-- Records for this task follows --

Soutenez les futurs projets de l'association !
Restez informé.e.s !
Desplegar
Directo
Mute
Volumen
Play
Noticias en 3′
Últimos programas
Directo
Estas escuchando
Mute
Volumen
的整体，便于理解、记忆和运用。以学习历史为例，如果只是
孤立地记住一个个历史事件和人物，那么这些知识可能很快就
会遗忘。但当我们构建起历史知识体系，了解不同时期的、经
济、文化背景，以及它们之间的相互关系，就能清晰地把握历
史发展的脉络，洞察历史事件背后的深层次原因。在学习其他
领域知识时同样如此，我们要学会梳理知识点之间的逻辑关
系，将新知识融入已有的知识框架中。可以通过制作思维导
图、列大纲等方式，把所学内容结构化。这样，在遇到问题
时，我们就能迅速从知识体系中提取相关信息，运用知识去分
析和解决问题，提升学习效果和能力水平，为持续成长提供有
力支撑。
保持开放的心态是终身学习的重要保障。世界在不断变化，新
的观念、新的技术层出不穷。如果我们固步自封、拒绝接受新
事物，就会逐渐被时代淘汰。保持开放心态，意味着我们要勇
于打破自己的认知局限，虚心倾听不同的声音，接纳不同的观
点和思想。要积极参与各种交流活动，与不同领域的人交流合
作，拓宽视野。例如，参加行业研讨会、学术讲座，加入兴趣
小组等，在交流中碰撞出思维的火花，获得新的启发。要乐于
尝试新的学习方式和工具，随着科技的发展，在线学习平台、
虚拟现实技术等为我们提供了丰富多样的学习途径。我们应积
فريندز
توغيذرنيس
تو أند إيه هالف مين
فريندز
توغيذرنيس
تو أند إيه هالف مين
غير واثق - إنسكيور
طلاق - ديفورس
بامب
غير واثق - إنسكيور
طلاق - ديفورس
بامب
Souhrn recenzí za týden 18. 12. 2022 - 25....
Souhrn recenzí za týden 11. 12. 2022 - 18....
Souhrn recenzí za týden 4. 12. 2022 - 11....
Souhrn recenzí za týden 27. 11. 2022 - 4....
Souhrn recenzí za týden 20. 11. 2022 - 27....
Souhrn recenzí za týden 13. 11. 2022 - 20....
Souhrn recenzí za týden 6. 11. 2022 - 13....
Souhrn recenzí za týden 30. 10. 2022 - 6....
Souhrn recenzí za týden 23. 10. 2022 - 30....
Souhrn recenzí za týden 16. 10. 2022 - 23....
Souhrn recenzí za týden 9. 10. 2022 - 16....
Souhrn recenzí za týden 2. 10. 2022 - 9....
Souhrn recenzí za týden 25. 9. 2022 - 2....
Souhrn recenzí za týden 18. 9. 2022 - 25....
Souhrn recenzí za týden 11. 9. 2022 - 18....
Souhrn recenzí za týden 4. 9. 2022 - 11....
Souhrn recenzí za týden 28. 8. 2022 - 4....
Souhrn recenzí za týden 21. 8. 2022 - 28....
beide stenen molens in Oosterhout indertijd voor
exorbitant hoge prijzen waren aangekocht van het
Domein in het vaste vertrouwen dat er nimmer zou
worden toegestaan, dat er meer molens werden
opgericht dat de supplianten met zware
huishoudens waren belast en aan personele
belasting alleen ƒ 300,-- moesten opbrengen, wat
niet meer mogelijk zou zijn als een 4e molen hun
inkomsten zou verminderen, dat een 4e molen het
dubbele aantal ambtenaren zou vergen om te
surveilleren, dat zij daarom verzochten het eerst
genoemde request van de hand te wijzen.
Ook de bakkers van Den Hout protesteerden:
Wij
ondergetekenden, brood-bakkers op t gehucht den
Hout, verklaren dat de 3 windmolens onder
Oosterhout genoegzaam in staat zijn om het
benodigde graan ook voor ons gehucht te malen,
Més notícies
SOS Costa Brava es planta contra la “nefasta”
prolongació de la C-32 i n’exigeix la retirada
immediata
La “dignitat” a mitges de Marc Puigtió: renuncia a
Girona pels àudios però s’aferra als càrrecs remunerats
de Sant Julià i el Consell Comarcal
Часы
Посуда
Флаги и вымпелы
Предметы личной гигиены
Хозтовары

-- Records for this task concluded --

*Brief*:
Set the entries down again exactly, beginning with their first line and ending with the line that contains "的观念、新的技术层出不穷。如果我们固步自封、拒绝接受新"; omit all other lines.

*Answer to the problem*:
Soutenez les futurs projets de l'association !
Restez informé.e.s !
Desplegar
Directo
Mute
Volumen
Play
Noticias en 3′
Últimos programas
Directo
Estas escuchando
Mute
Volumen
的整体，便于理解、记忆和运用。以学习历史为例，如果只是
孤立地记住一个个历史事件和人物，那么这些知识可能很快就
会遗忘。但当我们构建起历史知识体系，了解不同时期的、经
济、文化背景，以及它们之间的相互关系，就能清晰地把握历
史发展的脉络，洞察历史事件背后的深层次原因。在学习其他
领域知识时同样如此，我们要学会梳理知识点之间的逻辑关
系，将新知识融入已有的知识框架中。可以通过制作思维导
图、列大纲等方式，把所学内容结构化。这样，在遇到问题
时，我们就能迅速从知识体系中提取相关信息，运用知识去分
析和解决问题，提升学习效果和能力水平，为持续成长提供有
力支撑。
保持开放的心态是终身学习的重要保障。世界在不断变化，新
的观念、新的技术层出不穷。如果我们固步自封、拒绝接受新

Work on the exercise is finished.